→ Instructions to follow
Say how many lines below hold the word "kodėl"; give the number by itself.

(Stored items)

════════════════

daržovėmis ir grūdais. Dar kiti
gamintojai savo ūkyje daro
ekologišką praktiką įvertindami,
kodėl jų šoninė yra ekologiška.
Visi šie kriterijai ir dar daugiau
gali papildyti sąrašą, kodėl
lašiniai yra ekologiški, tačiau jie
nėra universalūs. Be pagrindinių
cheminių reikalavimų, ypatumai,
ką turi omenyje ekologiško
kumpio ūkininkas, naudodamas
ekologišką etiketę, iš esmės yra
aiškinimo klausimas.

════════════════

→ Result of the exercise
2